[Supplied data — start]

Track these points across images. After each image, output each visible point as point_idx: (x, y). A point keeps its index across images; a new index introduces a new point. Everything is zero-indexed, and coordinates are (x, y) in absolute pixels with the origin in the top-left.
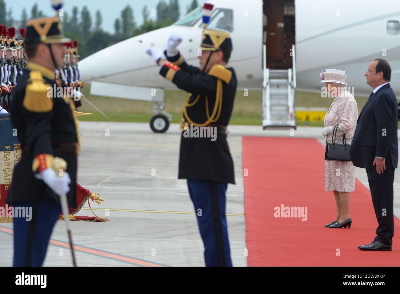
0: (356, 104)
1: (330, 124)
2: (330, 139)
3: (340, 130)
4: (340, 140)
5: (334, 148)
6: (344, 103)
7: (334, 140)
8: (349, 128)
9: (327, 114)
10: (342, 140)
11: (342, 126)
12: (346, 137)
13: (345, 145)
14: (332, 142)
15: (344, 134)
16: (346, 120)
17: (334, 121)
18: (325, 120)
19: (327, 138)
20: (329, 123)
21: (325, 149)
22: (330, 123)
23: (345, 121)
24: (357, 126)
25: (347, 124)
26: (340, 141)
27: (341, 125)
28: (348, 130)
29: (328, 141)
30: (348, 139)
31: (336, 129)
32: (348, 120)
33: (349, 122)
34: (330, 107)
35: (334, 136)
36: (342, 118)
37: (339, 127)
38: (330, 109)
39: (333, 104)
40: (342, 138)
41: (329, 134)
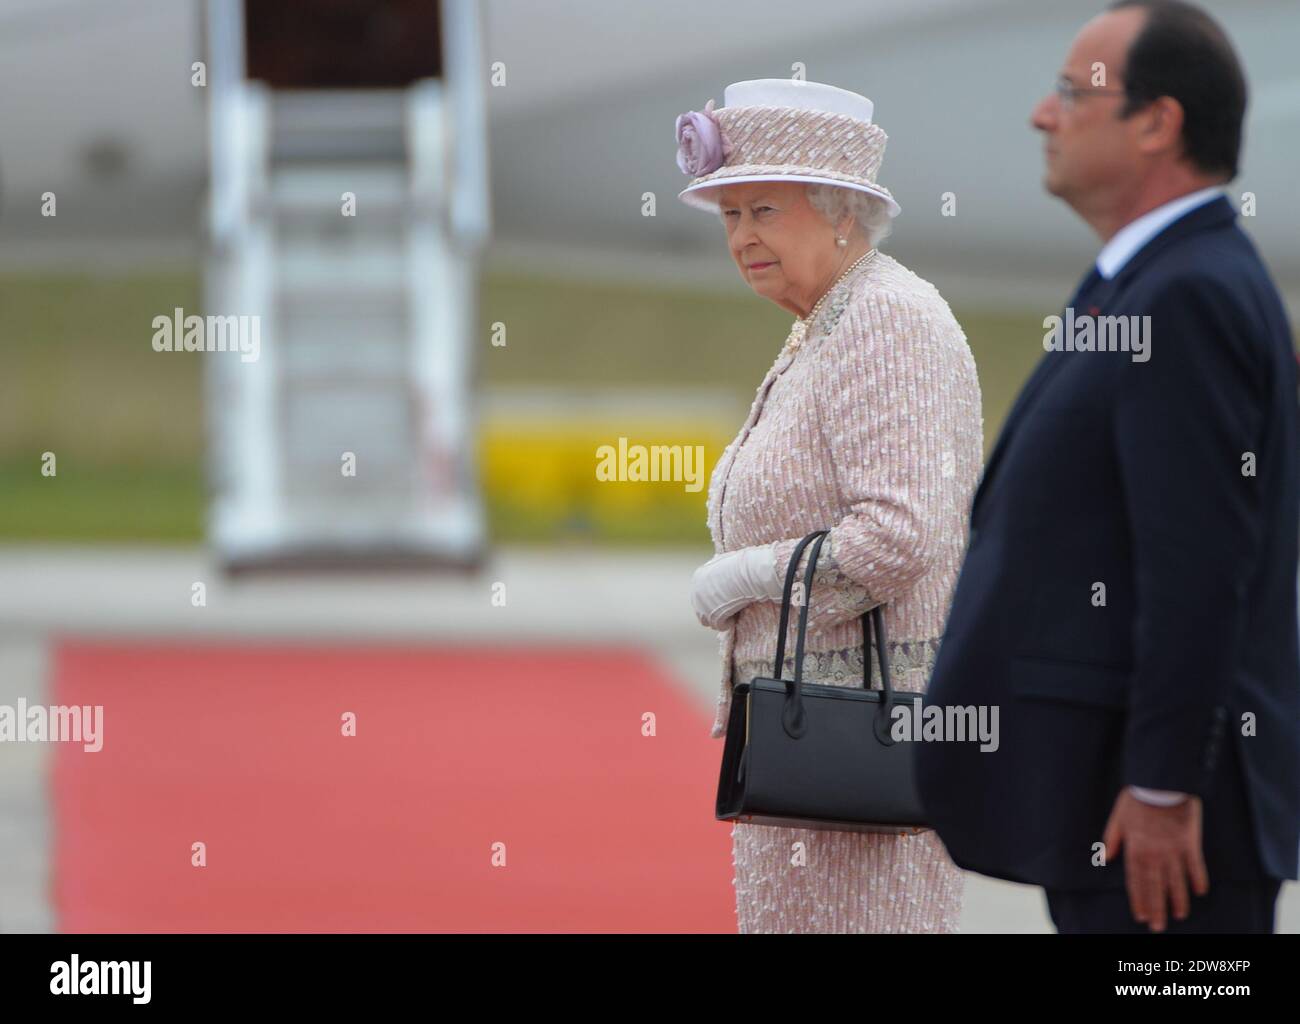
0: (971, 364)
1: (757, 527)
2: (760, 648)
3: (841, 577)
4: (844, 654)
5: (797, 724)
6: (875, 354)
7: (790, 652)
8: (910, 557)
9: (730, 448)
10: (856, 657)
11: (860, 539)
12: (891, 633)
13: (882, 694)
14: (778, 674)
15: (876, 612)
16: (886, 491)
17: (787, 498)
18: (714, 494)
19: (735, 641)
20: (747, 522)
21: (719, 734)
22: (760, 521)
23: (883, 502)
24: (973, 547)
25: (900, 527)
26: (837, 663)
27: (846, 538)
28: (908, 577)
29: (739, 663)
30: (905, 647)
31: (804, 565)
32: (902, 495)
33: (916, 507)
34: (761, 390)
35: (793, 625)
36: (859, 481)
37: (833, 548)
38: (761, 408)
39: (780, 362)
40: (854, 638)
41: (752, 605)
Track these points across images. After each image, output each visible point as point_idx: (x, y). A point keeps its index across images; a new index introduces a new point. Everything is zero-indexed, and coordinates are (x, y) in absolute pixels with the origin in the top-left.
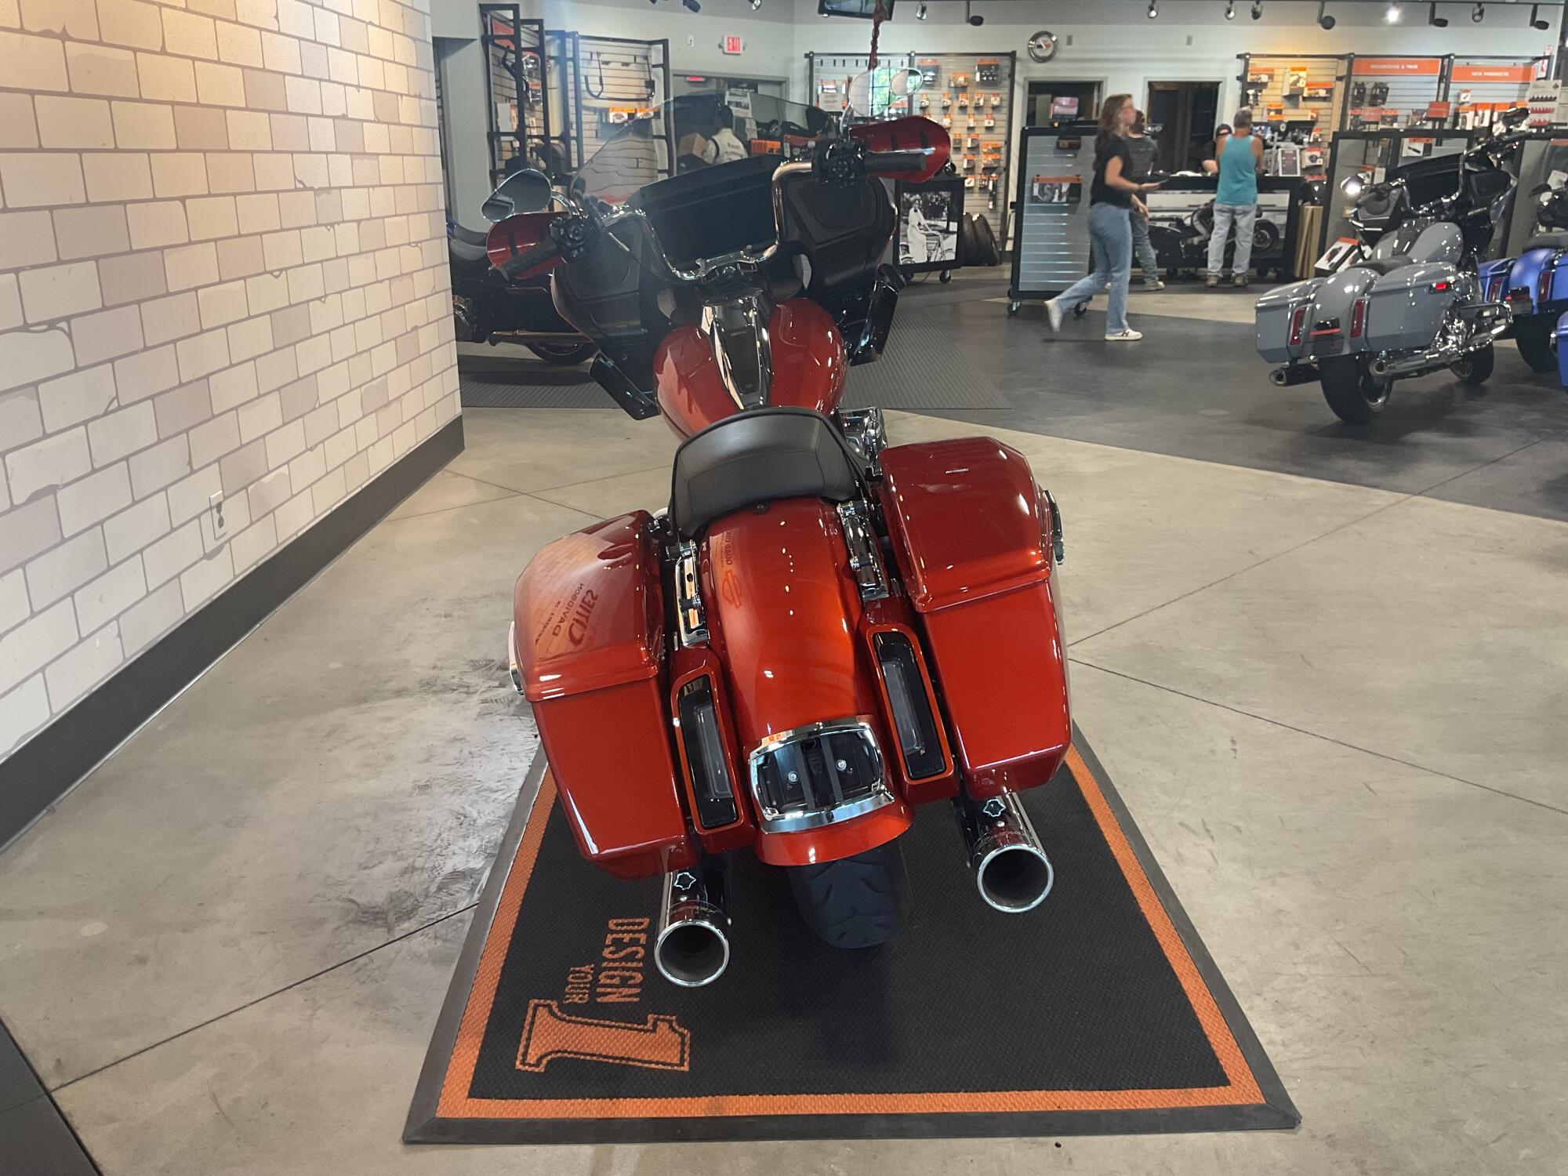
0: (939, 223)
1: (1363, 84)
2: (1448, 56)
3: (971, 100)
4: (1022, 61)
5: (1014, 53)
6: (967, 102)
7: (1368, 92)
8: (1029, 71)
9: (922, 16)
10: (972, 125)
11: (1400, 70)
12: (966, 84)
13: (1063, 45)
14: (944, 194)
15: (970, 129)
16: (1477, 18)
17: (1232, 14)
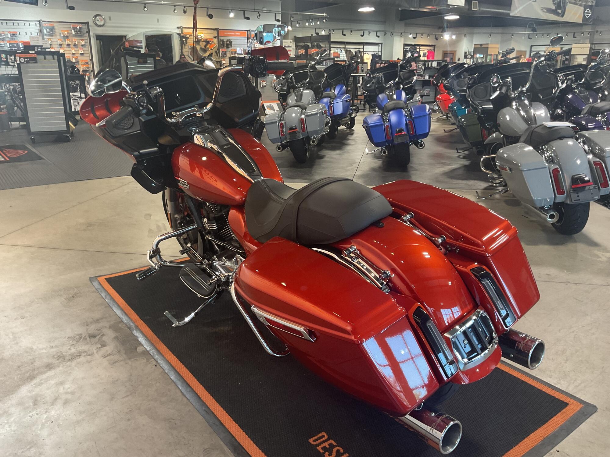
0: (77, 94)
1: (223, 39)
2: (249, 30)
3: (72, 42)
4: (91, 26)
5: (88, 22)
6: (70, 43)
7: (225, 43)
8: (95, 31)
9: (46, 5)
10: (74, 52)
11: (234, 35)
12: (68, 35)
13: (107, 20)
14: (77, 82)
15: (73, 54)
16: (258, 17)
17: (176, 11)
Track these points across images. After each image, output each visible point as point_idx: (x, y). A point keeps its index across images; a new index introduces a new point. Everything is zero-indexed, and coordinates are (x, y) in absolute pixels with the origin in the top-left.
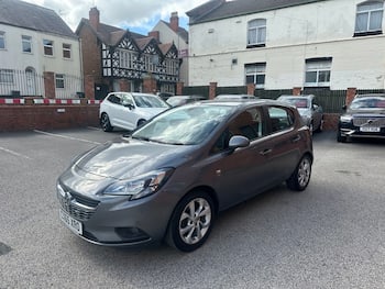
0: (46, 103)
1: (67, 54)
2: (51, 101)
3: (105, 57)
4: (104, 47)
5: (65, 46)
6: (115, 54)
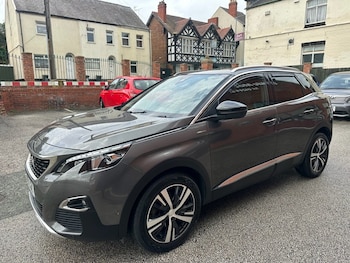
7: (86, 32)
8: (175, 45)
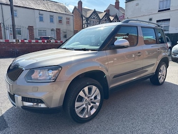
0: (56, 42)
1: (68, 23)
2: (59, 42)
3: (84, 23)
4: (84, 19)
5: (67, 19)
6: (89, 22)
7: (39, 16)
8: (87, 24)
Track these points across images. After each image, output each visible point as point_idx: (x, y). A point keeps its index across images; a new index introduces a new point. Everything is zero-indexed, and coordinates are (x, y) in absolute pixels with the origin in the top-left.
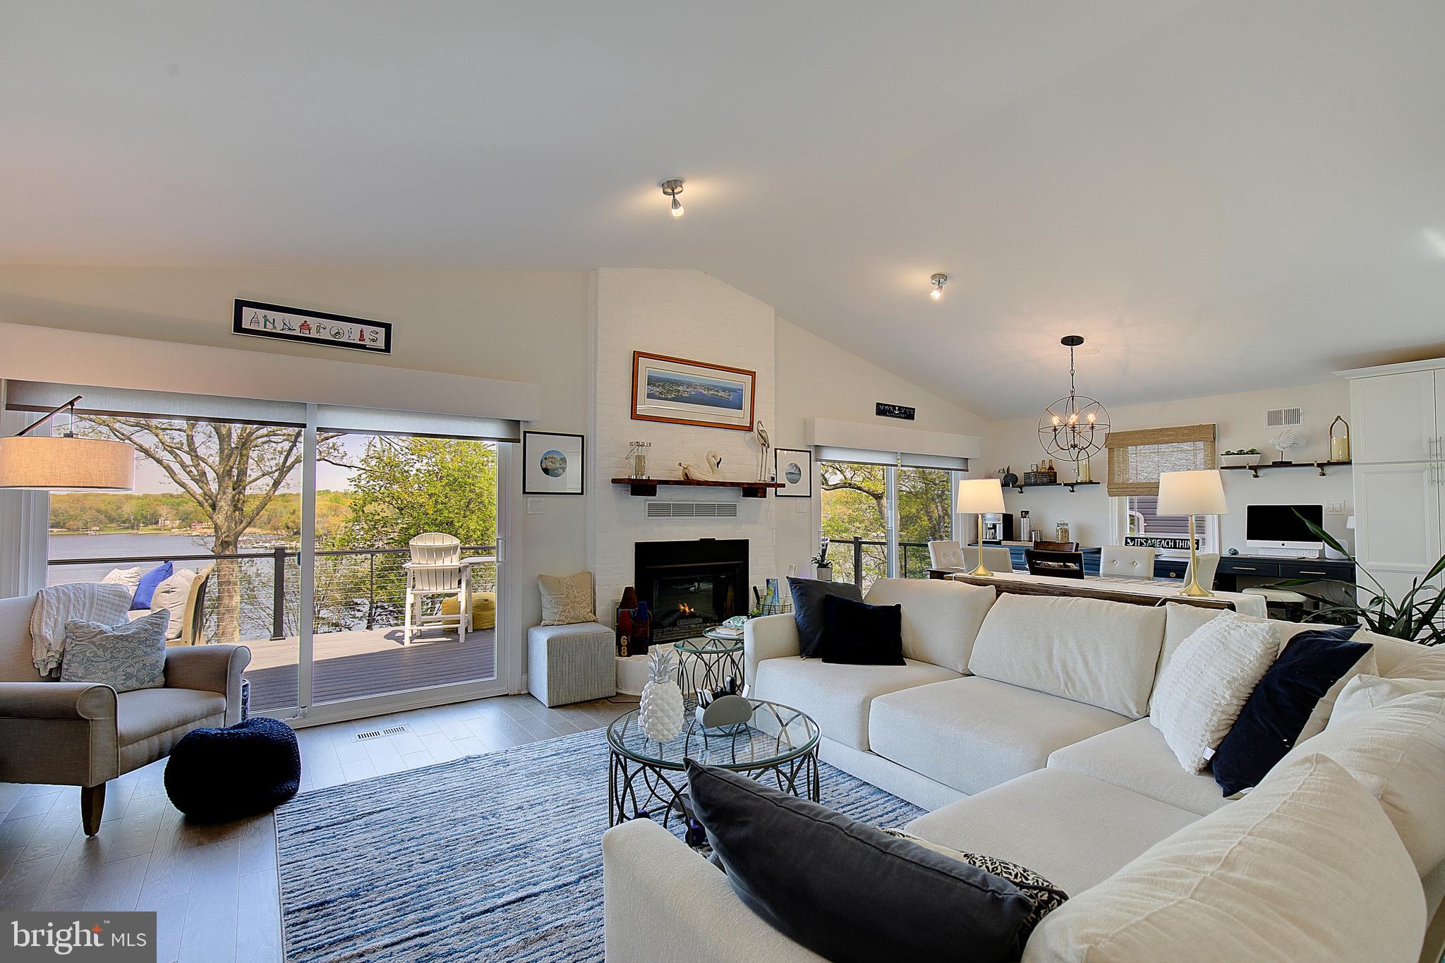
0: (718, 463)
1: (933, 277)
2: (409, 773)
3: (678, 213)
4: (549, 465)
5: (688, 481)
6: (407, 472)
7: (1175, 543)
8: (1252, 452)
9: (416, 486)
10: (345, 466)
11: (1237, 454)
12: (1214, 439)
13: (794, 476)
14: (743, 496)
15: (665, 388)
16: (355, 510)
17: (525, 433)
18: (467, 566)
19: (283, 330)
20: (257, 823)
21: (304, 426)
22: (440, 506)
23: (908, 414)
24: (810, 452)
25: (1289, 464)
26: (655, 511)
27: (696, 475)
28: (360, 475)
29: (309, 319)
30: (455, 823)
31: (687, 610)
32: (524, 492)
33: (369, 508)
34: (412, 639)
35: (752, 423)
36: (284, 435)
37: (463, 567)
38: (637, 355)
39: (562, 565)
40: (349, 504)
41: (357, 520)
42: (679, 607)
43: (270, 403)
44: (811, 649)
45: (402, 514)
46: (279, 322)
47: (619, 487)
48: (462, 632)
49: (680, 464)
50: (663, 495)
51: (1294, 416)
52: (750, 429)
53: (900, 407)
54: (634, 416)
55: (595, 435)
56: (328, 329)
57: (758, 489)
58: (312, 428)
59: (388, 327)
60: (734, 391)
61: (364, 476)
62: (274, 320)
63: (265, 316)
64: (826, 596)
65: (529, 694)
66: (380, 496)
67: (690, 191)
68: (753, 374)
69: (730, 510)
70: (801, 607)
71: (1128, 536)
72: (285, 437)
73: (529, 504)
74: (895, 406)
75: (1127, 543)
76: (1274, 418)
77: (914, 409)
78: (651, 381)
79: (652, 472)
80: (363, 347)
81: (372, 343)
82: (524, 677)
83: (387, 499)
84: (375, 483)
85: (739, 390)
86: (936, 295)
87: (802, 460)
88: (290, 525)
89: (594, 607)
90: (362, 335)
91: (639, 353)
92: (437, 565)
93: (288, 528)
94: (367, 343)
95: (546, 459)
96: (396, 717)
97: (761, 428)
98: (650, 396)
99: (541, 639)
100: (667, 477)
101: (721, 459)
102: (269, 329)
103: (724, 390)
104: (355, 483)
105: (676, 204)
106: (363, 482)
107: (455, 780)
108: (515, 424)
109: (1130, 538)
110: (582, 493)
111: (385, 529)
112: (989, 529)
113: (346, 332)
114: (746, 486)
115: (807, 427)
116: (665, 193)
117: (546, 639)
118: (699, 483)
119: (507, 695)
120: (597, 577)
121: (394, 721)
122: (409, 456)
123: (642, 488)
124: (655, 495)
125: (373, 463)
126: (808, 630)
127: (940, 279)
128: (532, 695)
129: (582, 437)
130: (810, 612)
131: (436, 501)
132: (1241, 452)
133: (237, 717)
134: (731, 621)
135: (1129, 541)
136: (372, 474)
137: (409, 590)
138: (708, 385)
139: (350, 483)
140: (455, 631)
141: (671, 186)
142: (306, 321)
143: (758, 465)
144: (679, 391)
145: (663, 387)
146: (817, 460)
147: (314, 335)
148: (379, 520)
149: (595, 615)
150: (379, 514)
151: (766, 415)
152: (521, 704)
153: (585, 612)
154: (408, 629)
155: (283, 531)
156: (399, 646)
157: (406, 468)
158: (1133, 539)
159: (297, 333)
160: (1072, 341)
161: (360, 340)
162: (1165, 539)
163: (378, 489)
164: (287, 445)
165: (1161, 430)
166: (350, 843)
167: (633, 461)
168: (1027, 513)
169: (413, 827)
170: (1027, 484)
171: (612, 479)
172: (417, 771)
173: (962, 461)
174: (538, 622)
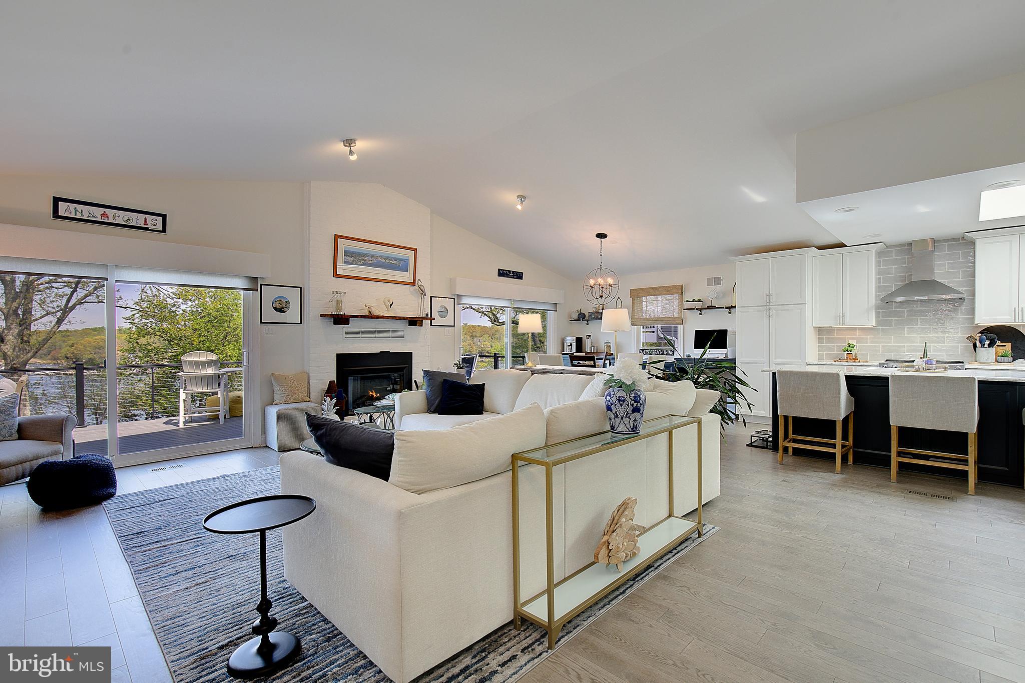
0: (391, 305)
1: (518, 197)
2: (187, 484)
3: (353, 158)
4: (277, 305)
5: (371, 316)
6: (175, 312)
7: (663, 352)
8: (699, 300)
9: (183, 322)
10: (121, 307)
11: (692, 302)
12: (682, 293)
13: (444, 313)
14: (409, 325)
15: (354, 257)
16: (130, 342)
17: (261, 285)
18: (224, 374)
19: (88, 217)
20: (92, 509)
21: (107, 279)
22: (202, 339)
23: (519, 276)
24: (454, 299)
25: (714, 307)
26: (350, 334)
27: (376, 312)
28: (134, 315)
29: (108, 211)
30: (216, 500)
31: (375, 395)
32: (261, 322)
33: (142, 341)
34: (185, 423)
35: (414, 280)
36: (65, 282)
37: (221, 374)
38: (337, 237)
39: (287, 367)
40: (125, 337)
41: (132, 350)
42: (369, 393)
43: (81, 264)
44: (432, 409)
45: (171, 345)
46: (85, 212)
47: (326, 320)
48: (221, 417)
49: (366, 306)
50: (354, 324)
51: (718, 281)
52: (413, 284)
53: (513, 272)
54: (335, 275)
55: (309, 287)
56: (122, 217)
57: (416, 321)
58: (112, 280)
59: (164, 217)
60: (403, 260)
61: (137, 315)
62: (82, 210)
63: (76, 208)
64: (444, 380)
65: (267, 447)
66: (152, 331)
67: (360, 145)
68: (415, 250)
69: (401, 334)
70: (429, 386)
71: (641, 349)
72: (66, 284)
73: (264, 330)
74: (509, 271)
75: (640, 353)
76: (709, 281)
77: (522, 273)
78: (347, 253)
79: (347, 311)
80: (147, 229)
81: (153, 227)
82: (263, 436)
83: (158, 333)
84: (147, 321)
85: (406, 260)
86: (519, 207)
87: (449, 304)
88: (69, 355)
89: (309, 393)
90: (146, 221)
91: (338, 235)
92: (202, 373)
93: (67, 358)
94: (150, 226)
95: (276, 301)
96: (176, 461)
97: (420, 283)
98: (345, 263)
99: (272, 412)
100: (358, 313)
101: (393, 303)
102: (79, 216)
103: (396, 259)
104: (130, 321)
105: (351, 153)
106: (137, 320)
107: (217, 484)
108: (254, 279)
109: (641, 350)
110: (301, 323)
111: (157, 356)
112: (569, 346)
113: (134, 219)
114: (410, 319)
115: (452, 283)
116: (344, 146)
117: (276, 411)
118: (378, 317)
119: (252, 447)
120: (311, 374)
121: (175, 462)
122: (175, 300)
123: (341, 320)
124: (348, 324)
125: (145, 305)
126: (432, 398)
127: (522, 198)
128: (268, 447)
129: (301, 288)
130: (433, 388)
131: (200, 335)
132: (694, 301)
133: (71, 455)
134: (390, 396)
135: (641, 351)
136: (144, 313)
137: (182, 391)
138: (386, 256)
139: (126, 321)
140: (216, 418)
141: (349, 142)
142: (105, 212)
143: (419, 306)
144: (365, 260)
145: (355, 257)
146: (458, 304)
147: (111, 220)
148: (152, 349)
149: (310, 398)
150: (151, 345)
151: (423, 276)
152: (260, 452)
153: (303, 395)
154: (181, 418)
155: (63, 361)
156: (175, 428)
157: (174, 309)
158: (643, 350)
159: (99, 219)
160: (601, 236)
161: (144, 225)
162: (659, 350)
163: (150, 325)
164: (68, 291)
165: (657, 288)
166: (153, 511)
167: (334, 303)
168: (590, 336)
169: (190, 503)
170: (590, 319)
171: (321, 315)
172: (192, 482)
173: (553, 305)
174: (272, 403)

[Supplied data — finish]

→ Exercise instructions
Rewrite the material from its start through the line containing "12: (346, 137)", swapping "pixels" for "px" and keeping everything else the same. Leave the pictures out.

→ Output of the task
Track these points across images. After each image, output each visible point as point_idx: (x, y). A point keeps its index across images; a new index introduces a new point. Everything is zero-indexed, and coordinates are (x, y) in absolute px with the origin in the top-left.
0: (356, 104)
1: (330, 124)
2: (330, 139)
3: (340, 130)
4: (340, 140)
5: (334, 148)
6: (344, 103)
7: (334, 140)
8: (349, 128)
9: (327, 114)
10: (342, 140)
11: (342, 126)
12: (346, 137)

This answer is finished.